Et après ? Benkirane renaît de ses cendres. Mais réussira-t-il à faire renaître de ses cendres le PJD ? Il se retrouve aux commandes d’un parti laminé par les dissensions internes et qui a essuyé un revers historique lors des dernières législatives, récoltant seulement 13 sièges sur 395 à la chambre des représentants, contre 125 sièges auparavant. Un parti qui a subi un choc traumatique tel qu’il lui est presque impossible de rejouer les premiers rôles sur la scène politique nationale à moyen terme.
La principale mission de Benkirane sera donc de remettre cette formation politique de sa déconvenue et, surtout, de l’outiller sérieusement pour aborder valablement les prochaines échéances électorales. «Il devra soigner l’image du parti afin de lui permettre de reprendre des couleurs à l’horizon des élections de 2026», confirme Belmir. Cette tâche, l’on s’en doute, ne sera pas une sinécure. Elle devra commencer, d’abord, par un travail de reconstruction pour rebâtir cette unité et cette cohésion qui ont fait la force du parti de la lampe et l’ont porté au pouvoir pendant une décennie.

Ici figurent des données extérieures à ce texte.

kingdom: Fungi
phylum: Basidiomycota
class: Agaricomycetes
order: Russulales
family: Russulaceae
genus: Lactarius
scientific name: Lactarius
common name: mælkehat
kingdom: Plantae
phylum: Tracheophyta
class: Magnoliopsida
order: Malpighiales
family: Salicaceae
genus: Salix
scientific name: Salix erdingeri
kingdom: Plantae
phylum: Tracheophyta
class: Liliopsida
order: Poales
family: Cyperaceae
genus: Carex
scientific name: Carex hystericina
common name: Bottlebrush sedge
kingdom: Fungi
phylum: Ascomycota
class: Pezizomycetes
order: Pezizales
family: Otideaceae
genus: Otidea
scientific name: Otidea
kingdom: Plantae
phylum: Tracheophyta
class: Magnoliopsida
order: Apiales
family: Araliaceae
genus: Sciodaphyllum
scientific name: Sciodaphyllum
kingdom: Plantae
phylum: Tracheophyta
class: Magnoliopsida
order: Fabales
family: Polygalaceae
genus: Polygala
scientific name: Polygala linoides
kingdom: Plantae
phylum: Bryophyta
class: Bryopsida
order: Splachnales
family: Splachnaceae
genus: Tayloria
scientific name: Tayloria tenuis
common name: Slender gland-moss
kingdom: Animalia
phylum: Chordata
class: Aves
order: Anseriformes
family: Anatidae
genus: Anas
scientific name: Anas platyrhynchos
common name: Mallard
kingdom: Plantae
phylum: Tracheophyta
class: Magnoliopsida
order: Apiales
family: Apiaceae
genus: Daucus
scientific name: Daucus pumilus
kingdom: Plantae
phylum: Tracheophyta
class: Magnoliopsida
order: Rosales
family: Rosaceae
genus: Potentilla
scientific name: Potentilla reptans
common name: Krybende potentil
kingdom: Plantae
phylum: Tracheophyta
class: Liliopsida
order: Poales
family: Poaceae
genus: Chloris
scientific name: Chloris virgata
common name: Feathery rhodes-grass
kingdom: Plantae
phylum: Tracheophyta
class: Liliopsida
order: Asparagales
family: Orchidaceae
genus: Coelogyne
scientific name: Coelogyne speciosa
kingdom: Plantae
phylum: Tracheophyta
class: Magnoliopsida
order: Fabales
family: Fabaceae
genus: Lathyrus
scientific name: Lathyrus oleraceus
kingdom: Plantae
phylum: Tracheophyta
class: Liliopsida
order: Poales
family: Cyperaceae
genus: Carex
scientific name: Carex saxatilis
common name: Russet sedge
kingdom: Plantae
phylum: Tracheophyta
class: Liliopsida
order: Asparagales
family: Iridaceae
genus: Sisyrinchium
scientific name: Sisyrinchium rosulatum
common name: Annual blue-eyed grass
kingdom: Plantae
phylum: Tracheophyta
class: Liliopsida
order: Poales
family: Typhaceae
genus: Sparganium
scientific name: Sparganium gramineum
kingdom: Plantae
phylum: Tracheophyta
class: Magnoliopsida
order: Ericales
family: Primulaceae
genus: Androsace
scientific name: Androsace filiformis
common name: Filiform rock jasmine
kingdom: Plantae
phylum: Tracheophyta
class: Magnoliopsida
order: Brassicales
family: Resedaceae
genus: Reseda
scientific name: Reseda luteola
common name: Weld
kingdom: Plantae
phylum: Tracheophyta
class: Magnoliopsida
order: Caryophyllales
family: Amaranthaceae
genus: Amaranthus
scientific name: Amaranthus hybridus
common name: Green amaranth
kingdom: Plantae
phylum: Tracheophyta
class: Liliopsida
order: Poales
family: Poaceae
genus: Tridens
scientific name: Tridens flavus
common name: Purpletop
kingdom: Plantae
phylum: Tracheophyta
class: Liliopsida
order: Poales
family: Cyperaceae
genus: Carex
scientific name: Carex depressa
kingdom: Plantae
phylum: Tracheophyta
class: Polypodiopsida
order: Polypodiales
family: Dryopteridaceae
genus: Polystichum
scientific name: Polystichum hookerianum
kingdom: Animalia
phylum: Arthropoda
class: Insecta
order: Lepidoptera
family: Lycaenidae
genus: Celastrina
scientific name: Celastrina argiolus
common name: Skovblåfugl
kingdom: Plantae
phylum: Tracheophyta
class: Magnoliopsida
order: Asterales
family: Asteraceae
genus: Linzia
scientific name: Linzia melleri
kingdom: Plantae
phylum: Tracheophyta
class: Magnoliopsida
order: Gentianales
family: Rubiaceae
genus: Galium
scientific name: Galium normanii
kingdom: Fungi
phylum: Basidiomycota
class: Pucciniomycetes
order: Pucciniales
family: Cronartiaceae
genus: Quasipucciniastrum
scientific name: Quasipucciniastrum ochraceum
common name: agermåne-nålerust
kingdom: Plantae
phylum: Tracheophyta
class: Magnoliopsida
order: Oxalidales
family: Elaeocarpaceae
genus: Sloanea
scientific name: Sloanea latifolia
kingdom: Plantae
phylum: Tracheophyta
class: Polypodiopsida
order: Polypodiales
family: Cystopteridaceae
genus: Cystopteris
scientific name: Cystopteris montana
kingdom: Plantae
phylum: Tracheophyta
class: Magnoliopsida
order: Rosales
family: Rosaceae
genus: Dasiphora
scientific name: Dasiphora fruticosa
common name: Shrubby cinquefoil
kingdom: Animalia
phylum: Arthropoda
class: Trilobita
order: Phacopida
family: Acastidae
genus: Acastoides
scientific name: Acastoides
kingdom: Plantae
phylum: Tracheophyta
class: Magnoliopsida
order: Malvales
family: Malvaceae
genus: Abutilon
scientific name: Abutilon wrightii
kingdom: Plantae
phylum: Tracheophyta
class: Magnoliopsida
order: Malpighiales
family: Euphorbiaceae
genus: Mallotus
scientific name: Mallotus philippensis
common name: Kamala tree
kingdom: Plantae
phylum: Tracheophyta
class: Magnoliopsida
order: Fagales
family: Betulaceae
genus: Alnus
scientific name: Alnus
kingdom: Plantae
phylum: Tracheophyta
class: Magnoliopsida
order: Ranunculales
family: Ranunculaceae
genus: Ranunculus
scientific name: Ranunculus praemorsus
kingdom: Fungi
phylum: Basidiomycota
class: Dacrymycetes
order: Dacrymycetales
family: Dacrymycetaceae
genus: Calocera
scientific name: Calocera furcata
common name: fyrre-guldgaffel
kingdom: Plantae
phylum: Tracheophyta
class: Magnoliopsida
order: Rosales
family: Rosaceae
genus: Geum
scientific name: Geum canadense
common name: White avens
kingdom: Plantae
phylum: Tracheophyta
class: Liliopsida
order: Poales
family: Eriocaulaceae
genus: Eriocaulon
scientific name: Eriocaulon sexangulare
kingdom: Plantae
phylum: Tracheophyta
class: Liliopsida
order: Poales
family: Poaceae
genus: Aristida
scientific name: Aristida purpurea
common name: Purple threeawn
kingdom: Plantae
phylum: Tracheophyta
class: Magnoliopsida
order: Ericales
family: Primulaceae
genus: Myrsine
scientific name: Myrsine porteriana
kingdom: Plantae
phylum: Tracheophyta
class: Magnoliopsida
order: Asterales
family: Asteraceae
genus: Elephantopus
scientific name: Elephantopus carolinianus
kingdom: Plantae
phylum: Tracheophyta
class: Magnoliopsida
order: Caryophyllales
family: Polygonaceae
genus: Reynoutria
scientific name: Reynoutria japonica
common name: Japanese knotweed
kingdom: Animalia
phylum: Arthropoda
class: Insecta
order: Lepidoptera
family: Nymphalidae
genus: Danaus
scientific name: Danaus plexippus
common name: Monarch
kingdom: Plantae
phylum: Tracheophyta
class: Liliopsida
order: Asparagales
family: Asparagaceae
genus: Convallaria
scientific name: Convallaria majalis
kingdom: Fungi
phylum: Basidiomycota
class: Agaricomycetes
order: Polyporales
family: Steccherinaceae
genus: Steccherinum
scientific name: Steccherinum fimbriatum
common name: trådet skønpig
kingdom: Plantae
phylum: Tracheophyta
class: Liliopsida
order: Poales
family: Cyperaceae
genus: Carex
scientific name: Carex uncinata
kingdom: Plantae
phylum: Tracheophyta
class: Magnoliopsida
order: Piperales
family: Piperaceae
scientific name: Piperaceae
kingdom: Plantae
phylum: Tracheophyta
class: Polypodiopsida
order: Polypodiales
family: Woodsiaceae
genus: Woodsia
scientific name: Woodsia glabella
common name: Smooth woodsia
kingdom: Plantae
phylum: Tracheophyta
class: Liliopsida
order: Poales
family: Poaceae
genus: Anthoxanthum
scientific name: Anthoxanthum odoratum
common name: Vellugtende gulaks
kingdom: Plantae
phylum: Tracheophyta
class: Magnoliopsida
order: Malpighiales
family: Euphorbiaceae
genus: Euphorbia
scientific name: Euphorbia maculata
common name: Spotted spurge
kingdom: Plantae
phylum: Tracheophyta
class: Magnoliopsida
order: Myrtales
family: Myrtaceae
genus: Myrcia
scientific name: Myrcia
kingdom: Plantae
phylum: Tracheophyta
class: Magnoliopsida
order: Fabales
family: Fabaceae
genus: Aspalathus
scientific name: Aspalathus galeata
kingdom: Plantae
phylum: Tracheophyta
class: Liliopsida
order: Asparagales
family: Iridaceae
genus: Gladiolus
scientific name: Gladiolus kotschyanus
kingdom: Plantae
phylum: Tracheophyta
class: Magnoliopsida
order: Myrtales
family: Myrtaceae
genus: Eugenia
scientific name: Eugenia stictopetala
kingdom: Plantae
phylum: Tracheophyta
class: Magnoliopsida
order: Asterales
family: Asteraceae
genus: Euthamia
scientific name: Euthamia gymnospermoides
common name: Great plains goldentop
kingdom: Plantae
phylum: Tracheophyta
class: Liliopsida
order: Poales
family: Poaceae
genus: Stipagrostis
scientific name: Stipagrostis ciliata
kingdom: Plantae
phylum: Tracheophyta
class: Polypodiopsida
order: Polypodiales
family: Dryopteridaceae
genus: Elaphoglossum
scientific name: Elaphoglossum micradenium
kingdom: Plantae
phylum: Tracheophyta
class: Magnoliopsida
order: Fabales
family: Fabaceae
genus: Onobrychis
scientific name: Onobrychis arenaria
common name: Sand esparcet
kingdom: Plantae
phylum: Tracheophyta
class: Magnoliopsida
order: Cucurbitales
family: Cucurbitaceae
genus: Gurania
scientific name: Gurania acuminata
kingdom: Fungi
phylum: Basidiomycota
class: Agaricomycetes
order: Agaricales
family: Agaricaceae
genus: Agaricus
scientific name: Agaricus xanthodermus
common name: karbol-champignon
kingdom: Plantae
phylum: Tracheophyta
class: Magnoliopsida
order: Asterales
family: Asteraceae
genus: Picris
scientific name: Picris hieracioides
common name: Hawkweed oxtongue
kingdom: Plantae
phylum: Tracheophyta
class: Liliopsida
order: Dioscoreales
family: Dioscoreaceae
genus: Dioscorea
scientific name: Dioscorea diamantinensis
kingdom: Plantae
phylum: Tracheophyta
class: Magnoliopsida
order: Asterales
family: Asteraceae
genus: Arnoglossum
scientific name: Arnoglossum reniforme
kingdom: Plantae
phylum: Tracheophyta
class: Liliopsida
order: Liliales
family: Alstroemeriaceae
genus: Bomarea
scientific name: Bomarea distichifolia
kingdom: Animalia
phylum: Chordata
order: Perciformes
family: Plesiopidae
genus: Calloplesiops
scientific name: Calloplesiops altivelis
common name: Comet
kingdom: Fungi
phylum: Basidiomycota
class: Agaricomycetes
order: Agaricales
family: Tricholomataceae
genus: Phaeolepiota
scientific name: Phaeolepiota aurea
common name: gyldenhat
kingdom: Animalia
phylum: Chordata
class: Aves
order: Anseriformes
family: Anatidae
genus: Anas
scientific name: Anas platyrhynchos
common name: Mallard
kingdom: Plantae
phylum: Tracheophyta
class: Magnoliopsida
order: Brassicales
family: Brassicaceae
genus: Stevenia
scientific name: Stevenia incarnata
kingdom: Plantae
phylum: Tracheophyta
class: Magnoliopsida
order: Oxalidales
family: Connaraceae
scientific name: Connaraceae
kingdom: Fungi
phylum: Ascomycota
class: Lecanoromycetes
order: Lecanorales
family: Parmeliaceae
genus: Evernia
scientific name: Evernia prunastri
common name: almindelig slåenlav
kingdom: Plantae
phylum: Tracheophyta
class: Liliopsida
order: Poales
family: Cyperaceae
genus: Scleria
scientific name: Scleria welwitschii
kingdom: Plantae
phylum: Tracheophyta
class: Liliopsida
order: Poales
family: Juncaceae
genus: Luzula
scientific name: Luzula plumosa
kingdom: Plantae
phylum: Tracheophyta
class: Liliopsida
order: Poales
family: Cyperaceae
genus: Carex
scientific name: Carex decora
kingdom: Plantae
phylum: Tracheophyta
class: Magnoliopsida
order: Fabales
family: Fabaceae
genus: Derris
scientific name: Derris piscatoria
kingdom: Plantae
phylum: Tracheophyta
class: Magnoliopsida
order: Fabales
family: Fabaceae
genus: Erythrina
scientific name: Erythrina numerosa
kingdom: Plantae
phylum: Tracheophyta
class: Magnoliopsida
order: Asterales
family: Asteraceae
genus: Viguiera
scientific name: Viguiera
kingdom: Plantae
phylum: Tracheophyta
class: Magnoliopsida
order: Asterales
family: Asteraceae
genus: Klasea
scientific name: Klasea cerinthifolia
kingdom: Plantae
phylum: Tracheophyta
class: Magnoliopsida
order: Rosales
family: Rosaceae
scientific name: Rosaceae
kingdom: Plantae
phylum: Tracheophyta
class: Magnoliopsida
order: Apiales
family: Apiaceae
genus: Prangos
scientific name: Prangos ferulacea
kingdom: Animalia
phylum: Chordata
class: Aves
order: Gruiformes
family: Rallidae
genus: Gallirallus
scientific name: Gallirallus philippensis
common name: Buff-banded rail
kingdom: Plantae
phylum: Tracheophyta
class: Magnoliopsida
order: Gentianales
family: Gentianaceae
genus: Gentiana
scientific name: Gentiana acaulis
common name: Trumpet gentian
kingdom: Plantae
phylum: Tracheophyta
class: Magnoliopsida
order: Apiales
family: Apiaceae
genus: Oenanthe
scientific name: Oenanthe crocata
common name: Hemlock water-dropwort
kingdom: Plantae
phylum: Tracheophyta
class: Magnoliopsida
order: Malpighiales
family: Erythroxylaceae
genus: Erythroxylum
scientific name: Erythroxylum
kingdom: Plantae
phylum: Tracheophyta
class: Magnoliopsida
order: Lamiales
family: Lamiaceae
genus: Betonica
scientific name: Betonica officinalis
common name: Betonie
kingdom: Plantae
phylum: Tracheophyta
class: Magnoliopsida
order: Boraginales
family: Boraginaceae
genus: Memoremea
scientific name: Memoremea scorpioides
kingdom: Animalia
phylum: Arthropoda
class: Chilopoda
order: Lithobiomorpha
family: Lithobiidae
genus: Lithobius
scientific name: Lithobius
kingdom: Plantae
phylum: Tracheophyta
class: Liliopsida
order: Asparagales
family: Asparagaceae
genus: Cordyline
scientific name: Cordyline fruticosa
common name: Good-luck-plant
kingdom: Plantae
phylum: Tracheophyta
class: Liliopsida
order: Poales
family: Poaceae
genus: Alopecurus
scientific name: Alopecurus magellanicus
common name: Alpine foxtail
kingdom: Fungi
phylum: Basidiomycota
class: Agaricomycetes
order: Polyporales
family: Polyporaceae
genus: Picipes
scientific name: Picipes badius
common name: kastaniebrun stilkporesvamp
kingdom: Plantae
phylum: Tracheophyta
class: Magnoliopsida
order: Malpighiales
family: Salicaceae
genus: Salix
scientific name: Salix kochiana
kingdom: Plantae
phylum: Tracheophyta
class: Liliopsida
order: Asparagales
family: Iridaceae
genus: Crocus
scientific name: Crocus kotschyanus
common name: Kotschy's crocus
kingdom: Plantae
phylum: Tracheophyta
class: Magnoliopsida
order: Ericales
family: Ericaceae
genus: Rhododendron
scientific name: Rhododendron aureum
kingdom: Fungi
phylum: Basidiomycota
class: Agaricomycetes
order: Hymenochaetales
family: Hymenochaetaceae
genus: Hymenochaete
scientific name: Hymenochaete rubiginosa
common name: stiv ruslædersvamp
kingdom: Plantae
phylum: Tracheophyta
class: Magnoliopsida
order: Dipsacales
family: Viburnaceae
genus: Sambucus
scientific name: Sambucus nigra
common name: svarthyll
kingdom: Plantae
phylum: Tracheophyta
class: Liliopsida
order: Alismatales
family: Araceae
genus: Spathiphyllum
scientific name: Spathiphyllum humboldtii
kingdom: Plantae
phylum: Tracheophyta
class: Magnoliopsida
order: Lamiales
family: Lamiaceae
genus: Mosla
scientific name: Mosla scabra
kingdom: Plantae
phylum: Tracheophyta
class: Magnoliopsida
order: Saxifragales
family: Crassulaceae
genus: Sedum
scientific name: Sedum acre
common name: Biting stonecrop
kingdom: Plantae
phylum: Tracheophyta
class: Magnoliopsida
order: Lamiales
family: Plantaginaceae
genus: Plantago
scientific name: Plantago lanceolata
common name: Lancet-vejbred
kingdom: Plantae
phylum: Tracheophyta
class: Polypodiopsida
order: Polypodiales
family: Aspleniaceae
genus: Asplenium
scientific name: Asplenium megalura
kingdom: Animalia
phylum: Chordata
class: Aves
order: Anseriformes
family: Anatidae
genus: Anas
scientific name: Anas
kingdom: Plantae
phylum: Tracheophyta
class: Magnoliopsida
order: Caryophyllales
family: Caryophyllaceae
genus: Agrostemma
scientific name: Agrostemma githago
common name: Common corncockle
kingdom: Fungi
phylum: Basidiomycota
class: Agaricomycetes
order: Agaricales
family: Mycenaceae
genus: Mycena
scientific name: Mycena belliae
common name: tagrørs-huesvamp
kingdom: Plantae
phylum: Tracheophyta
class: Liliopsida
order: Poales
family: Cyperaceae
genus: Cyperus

Benkirane, qui a la rancune très tenace, y parviendra-t-il ? Arrivera-t-il à s’asseoir sur son égo pour fédérer tous les militants autour du parti ? Arrivera-t-il à être un dirigeant consensuel ? Ensuite, contraint à l’exil forcé sur les bancs de l’opposition, le PJD devra se reconstruire une légitimité, avec comme chef d’orchestre Benkirane. Comme le souligne Belmir, «le style Benkirane plait beaucoup aux couches populaires. Il usera de son franc-parler pour critiquer ouvertement l’actuel gouvernement et ne ménagera aucun effort pour mettre à nu les moindres failles de l’équipe Akhannouch». On ne doute guère qu’il le fera, puisque l’actuel chef de gouvernement est son meilleur ennemi.
Un ennemi dont il disait : si «Akhannouch est élu chef de gouvernement, il ne va rien faire. Le Roi a besoin d’un chef de gouvernement fort et non d’un coordinateur». Cependant, une opposition crédible ne saurait être seulement confinée à des critiques et sorties virulentes sur les réseaux sociaux. Benkirane se devra d’être plutôt un opposant à la hauteur et se débarrasser de cette étiquette «populiste» qui lui colle désormais à la peau. La résurrection du PJD se jouera à ce niveau.